The response should consist of every line below, restated exactly, with no pictures.

(Records for processing)

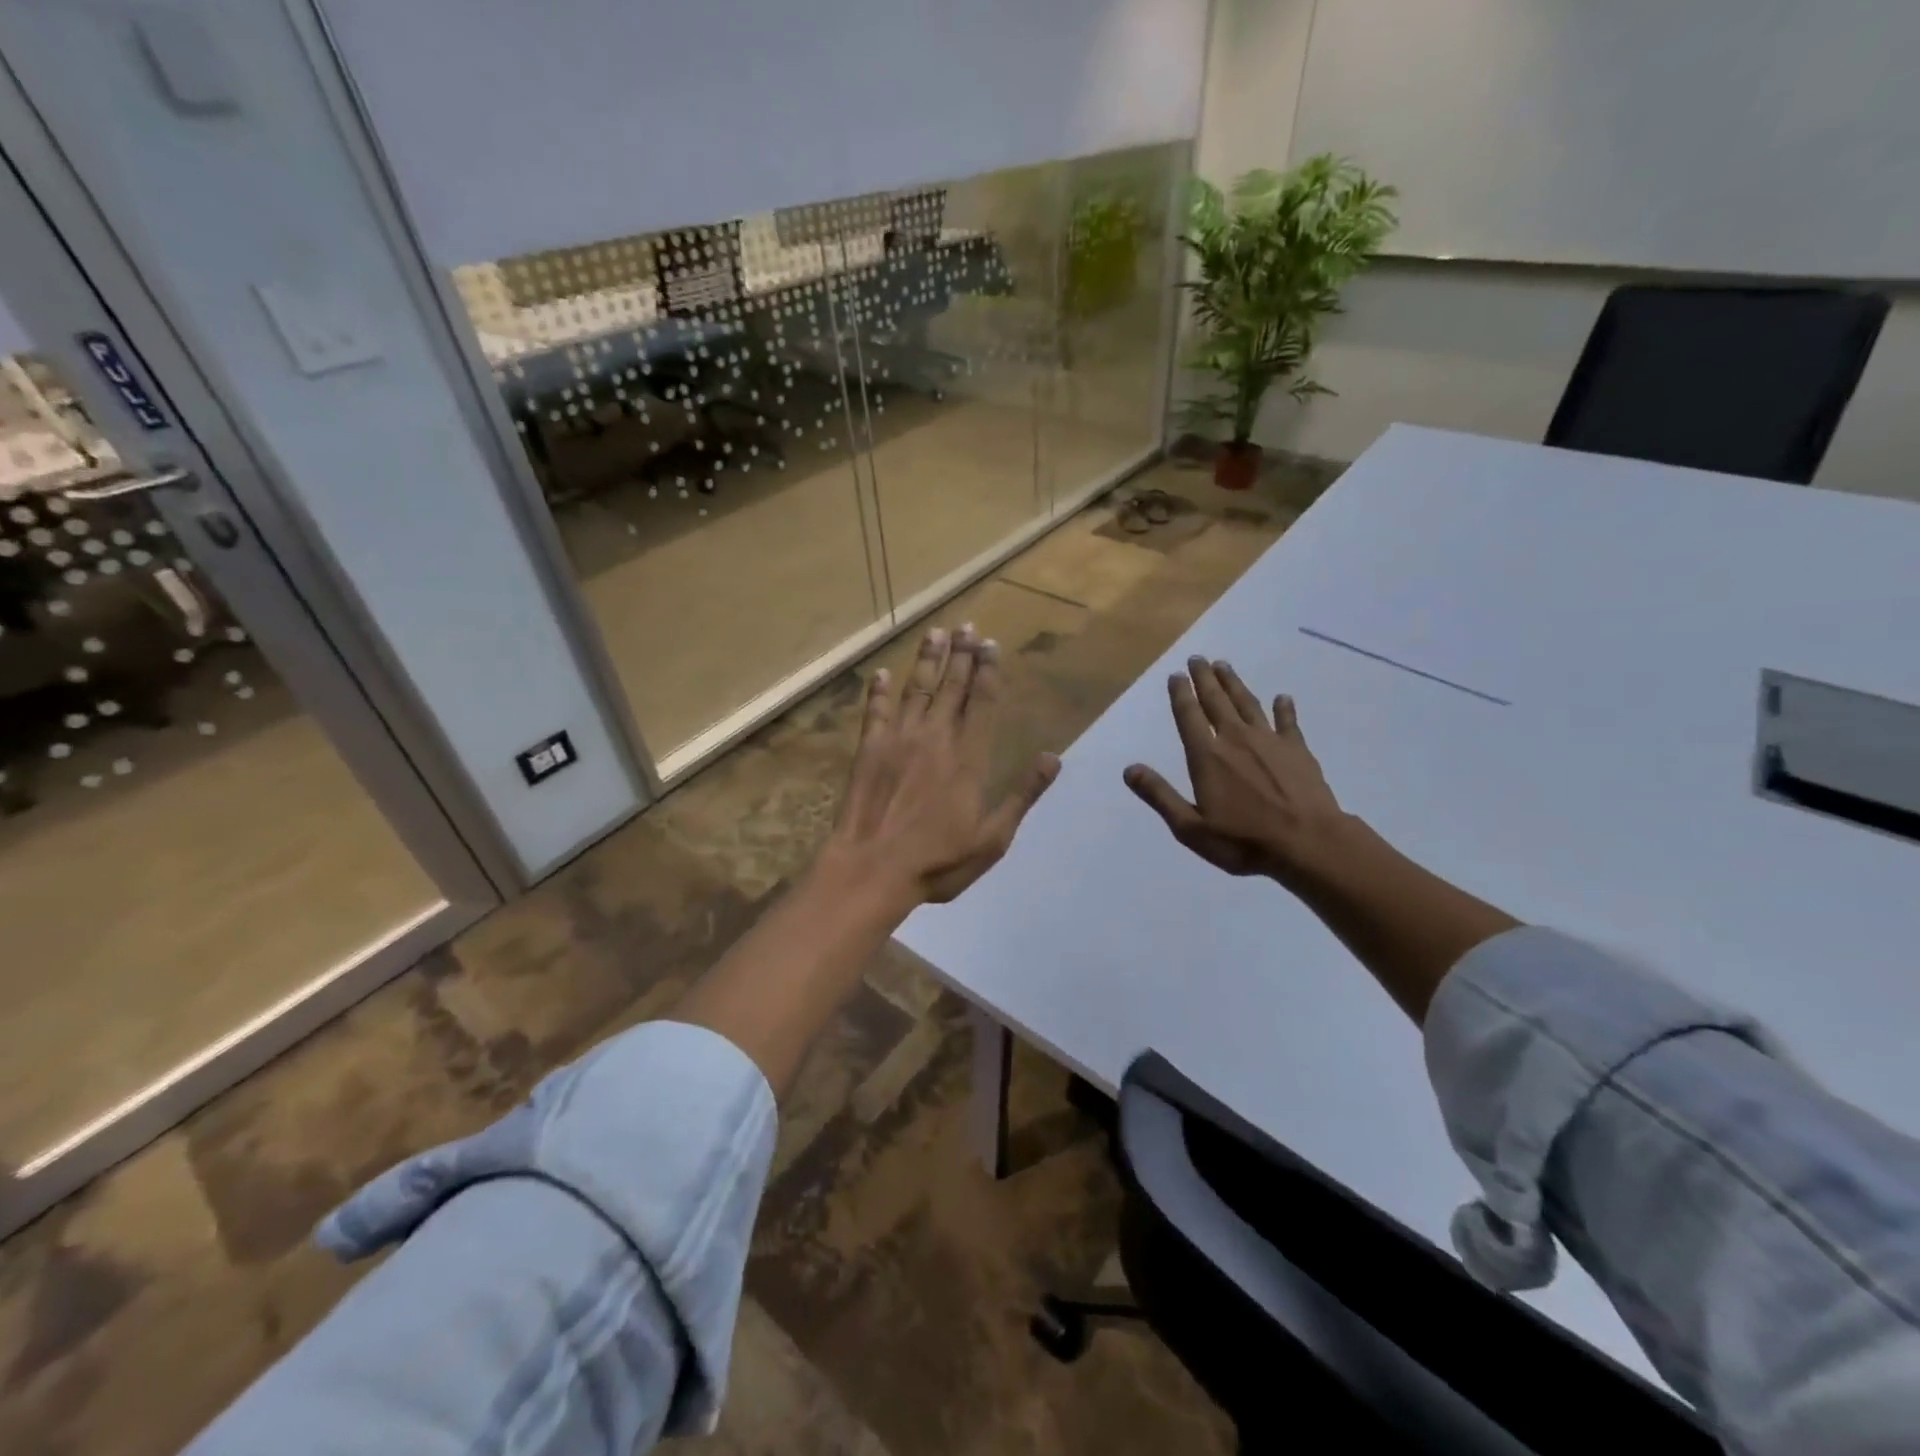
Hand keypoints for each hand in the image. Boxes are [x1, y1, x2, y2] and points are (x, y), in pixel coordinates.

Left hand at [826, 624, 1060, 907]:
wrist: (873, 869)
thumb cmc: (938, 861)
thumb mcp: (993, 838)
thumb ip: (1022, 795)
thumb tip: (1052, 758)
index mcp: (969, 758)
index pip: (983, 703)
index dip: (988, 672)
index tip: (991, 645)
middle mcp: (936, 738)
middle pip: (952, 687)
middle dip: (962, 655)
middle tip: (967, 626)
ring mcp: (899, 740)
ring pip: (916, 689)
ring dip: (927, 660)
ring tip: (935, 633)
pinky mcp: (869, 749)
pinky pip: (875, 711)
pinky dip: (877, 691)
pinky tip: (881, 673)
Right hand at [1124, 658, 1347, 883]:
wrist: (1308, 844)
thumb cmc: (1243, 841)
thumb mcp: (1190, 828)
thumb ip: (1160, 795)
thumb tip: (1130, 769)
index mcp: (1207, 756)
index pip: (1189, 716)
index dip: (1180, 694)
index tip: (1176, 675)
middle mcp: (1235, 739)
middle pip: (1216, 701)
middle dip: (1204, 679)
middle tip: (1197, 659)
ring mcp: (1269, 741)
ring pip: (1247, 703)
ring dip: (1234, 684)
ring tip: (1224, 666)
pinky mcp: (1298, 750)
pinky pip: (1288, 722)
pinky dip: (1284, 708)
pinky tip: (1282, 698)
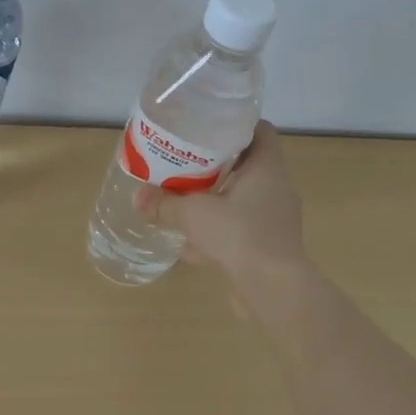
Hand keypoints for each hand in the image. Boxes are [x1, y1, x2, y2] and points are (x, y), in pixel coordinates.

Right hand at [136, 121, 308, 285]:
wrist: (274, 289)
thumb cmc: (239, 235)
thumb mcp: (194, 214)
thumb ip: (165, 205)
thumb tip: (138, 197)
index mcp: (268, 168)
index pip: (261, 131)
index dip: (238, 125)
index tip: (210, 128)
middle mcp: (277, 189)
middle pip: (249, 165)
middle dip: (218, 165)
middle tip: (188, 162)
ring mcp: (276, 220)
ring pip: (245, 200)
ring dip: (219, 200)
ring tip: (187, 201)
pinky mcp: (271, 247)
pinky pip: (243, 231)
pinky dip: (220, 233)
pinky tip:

(End Records for processing)

Answer to the problem ::
Hand keypoints for each hand in the image. Boxes are [x1, y1, x2, y2] and points are (x, y), in pixel coordinates.

Left hand at [826, 624, 1060, 907]:
wrist: (873, 869)
thumb cmc: (938, 861)
thumb mcp: (993, 838)
thumb ip: (1022, 795)
thumb tip: (1052, 758)
index mcp: (969, 758)
index pip: (983, 703)
index dip: (988, 672)
index tip: (991, 645)
middle mcp: (936, 738)
middle pip: (952, 687)
middle dip: (962, 655)
middle tip: (967, 626)
ring mcp: (899, 740)
ring pip: (916, 689)
ring dip: (927, 660)
ring tip: (935, 633)
pinky mcp: (869, 749)
pinky pip: (875, 711)
pinky dip: (877, 691)
pinky tip: (881, 673)
Right hand at [1124, 658, 1347, 883]:
wrist: (1308, 844)
thumb cmc: (1243, 841)
thumb mcp: (1190, 828)
thumb ip: (1160, 795)
thumb tip: (1130, 769)
index mcp: (1207, 756)
index pip: (1189, 716)
index dip: (1180, 694)
index tip: (1176, 675)
middle mcp: (1235, 739)
middle pip: (1216, 701)
middle dip: (1204, 679)
middle tip: (1197, 659)
ring mcp: (1269, 741)
ring pip: (1247, 703)
ring dip: (1234, 684)
ring tip: (1224, 666)
pinky mcp: (1298, 750)
pinky pip: (1288, 722)
pinky dip: (1284, 708)
pinky tip: (1282, 698)
Hand keypoints for each hand in the image. Boxes are [x1, y1, x2, y2] and points are (x, y), in pixel coordinates.

Right hand at [136, 121, 308, 285]:
wrist: (274, 289)
thumb cmc: (239, 235)
thumb mcp: (194, 214)
thumb ip: (165, 205)
thumb tip: (138, 197)
index mcp: (268, 168)
index pip: (261, 131)
index dip: (238, 125)
index tip: (210, 128)
middle mcp: (277, 189)
middle pip: (249, 165)
middle dip: (218, 165)
middle tip: (188, 162)
ring mcp: (276, 220)
ring pip: (245, 200)
ring dip: (219, 200)
ring tip: (187, 201)
pinky mcp: (271, 247)
pinky pip: (243, 231)
pinky dip: (220, 233)
pinky tip:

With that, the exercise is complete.